2011年05月06日 23時07分58秒 | インポート

Dscf263888_2 最近あまり見かけない只のPENですね。シボ革がかなり黄変していますが、これは手垢だけではないですね。素材自体が変色しているのです。オークションでの入手とのことですが、光線漏れの疑いを言われています。モルトは上下共、交換されており、特に光線漏れを疑うところは無いようです。

Dscf264159 ちょっとピンボケ画像になりました。分解をしてみると、本体上部側のモルトが端まで貼られていない部分がありましたが、これが光線漏れの原因から判断出来ません。巻上げダイヤルカバーのビス留め部分が折れていました。気になったのは、2回に1回巻上げをミスすること。オーナーさんからはご指摘はありません。点検すると、チャージ自体は完了していて二重巻上げ防止のロックが掛からないためと判明。ピンセット先の部分が異常に伸ばされて曲げられていますね。ある一つの現象に対する調整としては間違いではありませんが、それに起因する全体の調整を考えていないやり方ですね。観察すると、カムに接する接点部分が曲げられているようです。ここは曲げると折れてしまいます。はたして、先端部分を折らずに曲げ戻すことが出来るか心配です。

Dscf264366 では、全て分解してから洗浄しました。特に光線漏れの原因となるような変形などはありませんね。

Dscf264451 シャッターは画像を撮り忘れましたが、特に問題はありませんでした。

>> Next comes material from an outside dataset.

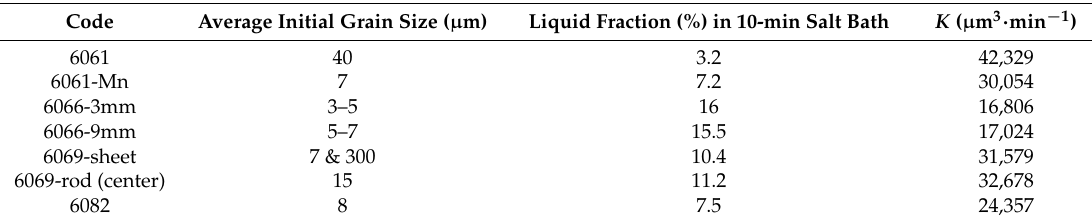
Table 2. The average initial grain size, liquid fraction, and growth rate of Al–Si–Mg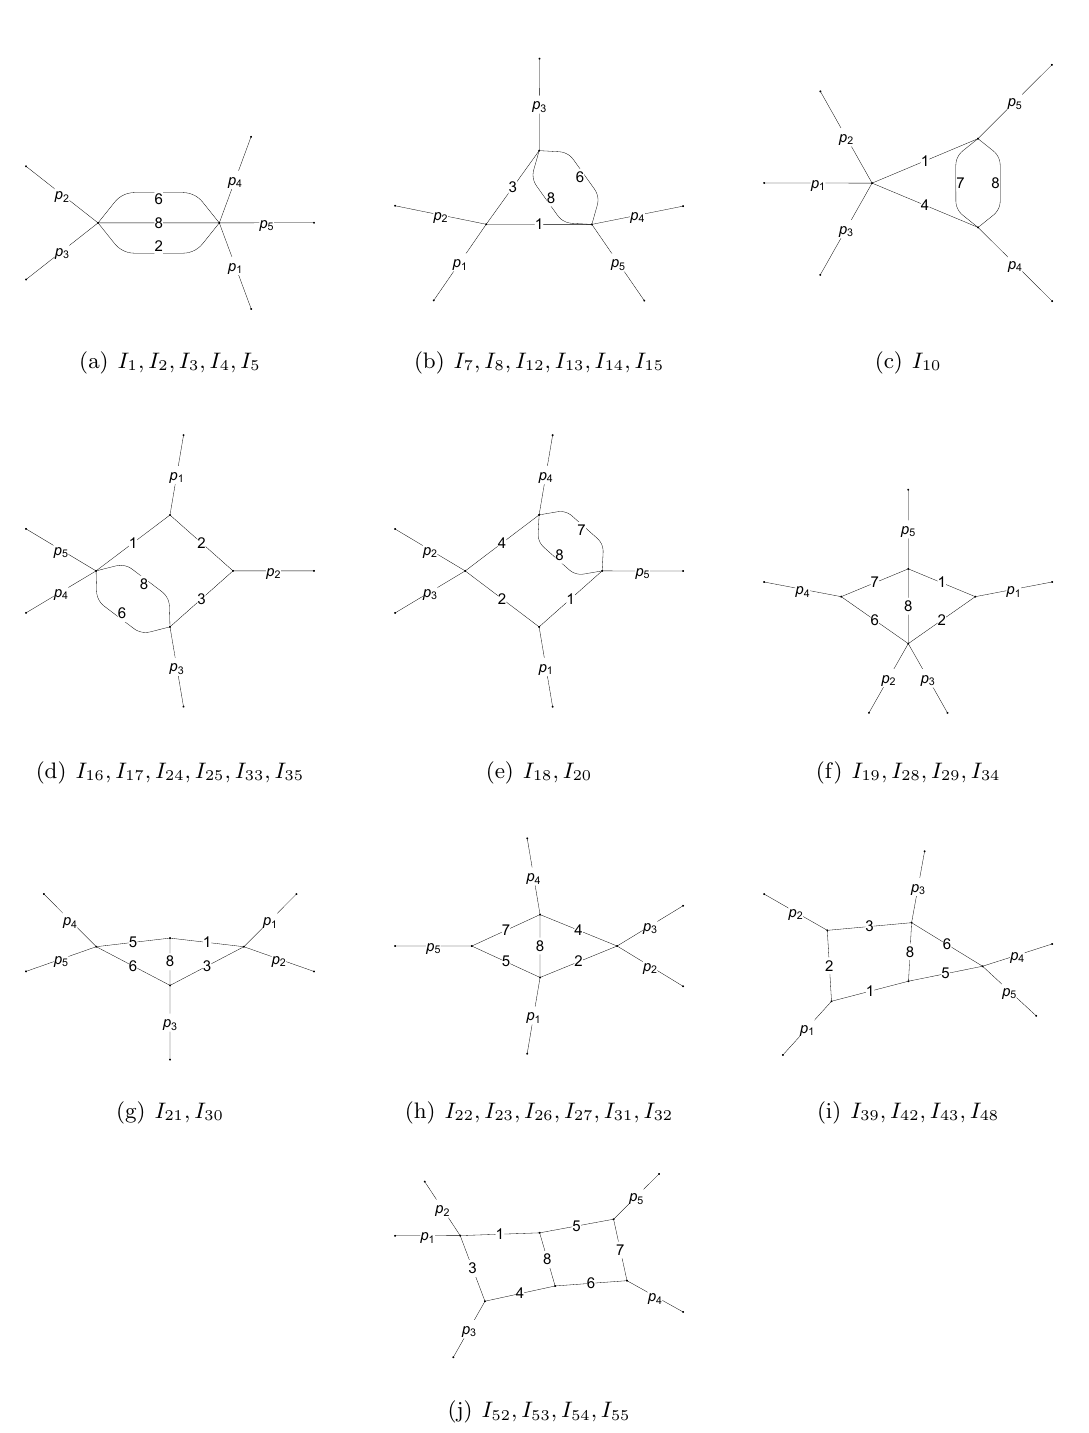
Figure 4 . Five-particle integrals in four-point kinematics. Graphs related by symmetries are not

全体のメンテナンスでOKです。この状態で巻上げなどの調整をしておきます。巻上げダイヤルカバーのラグ折れは接着して取り付けています。何故かスプールの樹脂が部分的に表面劣化をしていますので、全体的に再研磨をしています。この頃のスプロケットはアルミ製ですが、黒アルマイトに変わっています。

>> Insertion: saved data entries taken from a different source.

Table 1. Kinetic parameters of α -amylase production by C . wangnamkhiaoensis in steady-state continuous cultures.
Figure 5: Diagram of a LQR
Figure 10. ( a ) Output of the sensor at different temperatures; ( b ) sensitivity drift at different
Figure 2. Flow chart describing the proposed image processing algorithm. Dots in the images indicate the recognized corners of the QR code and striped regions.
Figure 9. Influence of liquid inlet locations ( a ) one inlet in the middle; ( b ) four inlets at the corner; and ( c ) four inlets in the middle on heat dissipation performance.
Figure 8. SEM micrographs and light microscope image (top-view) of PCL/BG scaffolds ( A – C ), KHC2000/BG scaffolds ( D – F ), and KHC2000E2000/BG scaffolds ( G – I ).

Dscf264615 人様の修理をしたカメラを拝見するに、細かな部品まで洗浄してあった例がありませんね。このリング類も古いグリスや手垢、それに腐食が入って汚らしいのが殆どです。そのまま組むと作動も滑らかになりません。第一、気分が良くありません。、ピカピカに磨いたものを組立てます。

Dscf264754 ファインダーはレンズを分離して清掃してあります。前回修理をされた方は勘違いをされているのではないでしょうか? ファインダーカバーには、外側に遮光紙が貼られているのが正規ですが、この個体は内側に遮光紙が貼ってあります。何か拘りなのかなぁ? 意味分からないなぁ・・

Dscf264987 最初の画像よりシボ革の黄ばみは取れましたかね。ファインダーのグレー樹脂は表面が劣化をして白濁ぎみでしたので研磨をして一皮むいてあります。ピカピカでしょ。同じように駒数ガラスも研磨をして視認性を高めています。とかくスペックからPEN-Sの方に人気が向いてしまいますが、シャッターの耐久性からするとPENの方が優れていると思います。PEN-Sが動かなくなってもPENは生き残れると思いますよ。


ちょっとお待たせPEN-FT(B)

2011年05月04日 14時34分35秒 | インポート

Dscf2630331 ちょっとお待たせしてしまいました。手の掛かる作業が続いたもので・・・このPEN-FT(B) #2797XXですが、有名中古屋さんで購入されたそうです。トップカバーの「PEN-FT」が例によって黄ばんでいますが画像では分かりません。触って気が付いたのは、巻上げレバーの樹脂製ストッパーが劣化して、レバーがトップカバーに当ってカチカチ言っている。よくよく観察すると、この部分のビスは皿ビスですが、ナベが付いていますね。巻き戻し側ののビスが1本だけ本来はナベですが皿ビスになっています。単純に組み間違えたのか、それとも巻上げレバーのストッパーとしたのか? まぁ、そんなこと考えてみても無駄なので分解して検証して行きます。

Dscf2631311 結構なお値段で購入されたそうですが、露出メーターが動いていませんね。画像のように固着しています。このユニットは基板別体タイプです。後年にSSにて交換されたものと思いますが、このタイプは製造は新しい(比較の問題)ですから、あまり不良はないと思いますが、の可動コイルのピボットネジがすでにいじられています。(通常はネジロックされています)と言うことは、メーター不良で分解したけど治らなかったという可能性が高いですね。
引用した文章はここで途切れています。